Anatomy of an Eval Harness
Last week I got the LM Evaluation Harness running end-to-end. This week I wanted to understand how it actually works. What happens between feeding in a prompt and getting back a score? Where does the time go when evaluating something like Pythia 6.9B on a few metrics?
Disclaimer: This is just an intro and we will not touch on ways to make the evals scalable just yet.
What Is the Eval Harness?
The LM Evaluation Harness is a standard tool for benchmarking language models. You point it at a model, pick some tasks (MMLU, HellaSwag, LAMBADA, etc.), and it spits out scores. Simple interface, complex internals.
At its core, nearly every task boils down to one thing: log-likelihood computation. The model sees a prompt and a continuation, and we ask: how probable did the model think that continuation was?
\[\text{LogLik}(x, y) = \sum_{t=1}^{|y|} \log P(y_t \mid x, y_{<t})\]For prompt x and continuation y, sum the log-probabilities of each token in y.
This single number drives everything. Multiple-choice tasks compare log-likelihoods of different answer choices. Perplexity is just exponentiated average log-likelihood. Even “generative” metrics often rely on token probabilities under the hood.
Rolling Log-Likelihood: Handling Long Contexts
Models have a maximum context length, usually 2048, 4096, or 8192 tokens. But evaluation datasets can be much longer. So the Harness uses rolling windows:
- Take a chunk of tokens that fits in
max_length - Run a forward pass to get logits
- Slide the window forward by some stride (often 512 or 1024 tokens)
- Repeat until you’ve covered the full sequence
- Aggregate the log-probs across all windows
This is how you can evaluate on datasets like LAMBADA (which has long contexts) or PG19 (entire book chapters) without running out of GPU memory.
Anatomy of a Single Evaluation Call
Here’s what happens every time the Harness scores a single example. This loop runs thousands of times per benchmark:
The Pipeline Steps
1. Tokenization
Raw text goes to token IDs plus attention mask. We typically use left truncation to keep the final tokens (the prediction target).

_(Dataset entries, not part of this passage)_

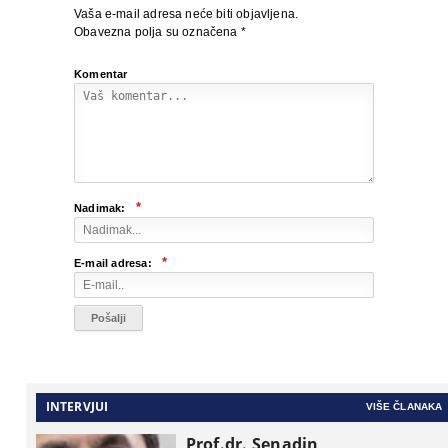
Vaša e-mail adresa neće biti objavljena.
Obavezna polja su označena
*
Komentar
*
Nadimak:
*
E-mail adresa:
INTERVJUI
VIŠE ČLANAKA
Prof.dr. Senadin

2. Inference Context Setup
torch.no_grad() disables autograd. torch.autocast() enables mixed-precision (FP16) for faster inference.
3. Forward Pass
The model takes input_ids and returns logits: a tensor of shape [batch, seq_len, vocab_size].
4. Log-Softmax
Convert logits to log-probabilities: torch.log_softmax(logits, dim=-1)
5. Token Selection
torch.gather() pulls out the log-probs for the actual continuation tokens (not the whole vocab).
6. Aggregation
Sum the log-probs across tokens to get the final log-likelihood.
The Code
Here’s what that looks like in code:
with torch.no_grad(), torch.autocast(device_type="cuda", dtype=torch.float16):
logits = model(input_ids).logits # [batch, seq_len, vocab]

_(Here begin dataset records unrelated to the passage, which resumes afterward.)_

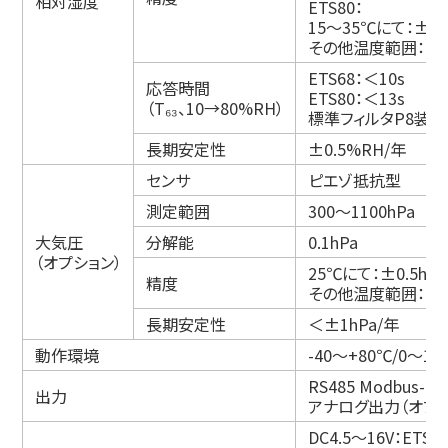
相対湿度
ETS80：
15～35℃にて：±1.
その他温度範囲：±(1
ETS68：＜10s
応答時間
ETS80：＜13s
（T₆₃、10→80%RH）
標準フィルタP8装着
長期安定性
±0.5%RH/年
センサ
ピエゾ抵抗型
測定範囲
300～1100hPa
大気圧
分解能
0.1hPa
（オプション）
25℃にて：±0.5hP
精度
その他温度範囲：±1hP
長期安定性
＜±1hPa/年
動作環境
-40～+80℃/0～1
RS485 Modbus
出力
アナログ出力（オプショ
DC4.5～16V：ETS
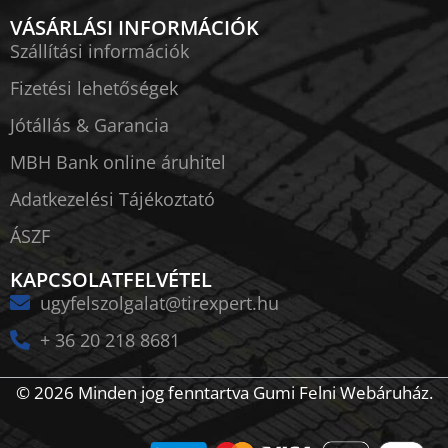
VÁSÁRLÁSI INFORMÁCIÓK
Szállítási információk
Fizetési lehetőségek
Jótállás & Garancia
MBH Bank online áruhitel
Adatkezelési Tájékoztató
ÁSZF
KAPCSOLATFELVÉTEL
ugyfelszolgalat@tirexpert.hu
+ 36 20 218 8681
© 2026 Minden jog fenntartva Gumi Felni Webáruház.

log_probs = torch.log_softmax(logits, dim=-1)
# Extract log-probs for the actual continuation tokens
target_log_probs = torch.gather(
log_probs[:, :-1, :],
dim=2,
index=input_ids[:, 1:].unsqueeze(-1)
).squeeze(-1)
# Sum across tokens
log_likelihood = target_log_probs.sum(dim=-1)
This block runs thousands of times in a typical evaluation run. So where does the time actually go?
Profiling: Where Does the Time Go?
I wanted to understand the time breakdown when evaluating Pythia 6.9B on a few metrics. So I set up a simple profiling script.
The results:
| Phase | Time (s) | Percentage | Calls |
|---|---|---|---|
| Model Forward Pass | 1030.68 | 98.36% | 13,685 |
| Metric Computation | 16.61 | 1.59% | 13,685 |
| Metric Aggregation | 0.0046 | ~0.00% | 1 |
| Total | 1047.89 | 100% | — |
98.36% of execution time is in the model forward pass. Metric computation, despite running 13,685 times, takes up only 1.59% of total runtime.
This makes sense when you think about it. A 6.9B parameter model doing a forward pass is computationally expensive. Matrix multiplications, attention mechanisms, layer norms, all running on billions of parameters. Meanwhile, metric computation is just some Python code aggregating numbers.
The Harness is running on native PyTorch inference. There are ways to optimize this (like torch.compile, SGLang, vLLM), but that’s a topic for another time.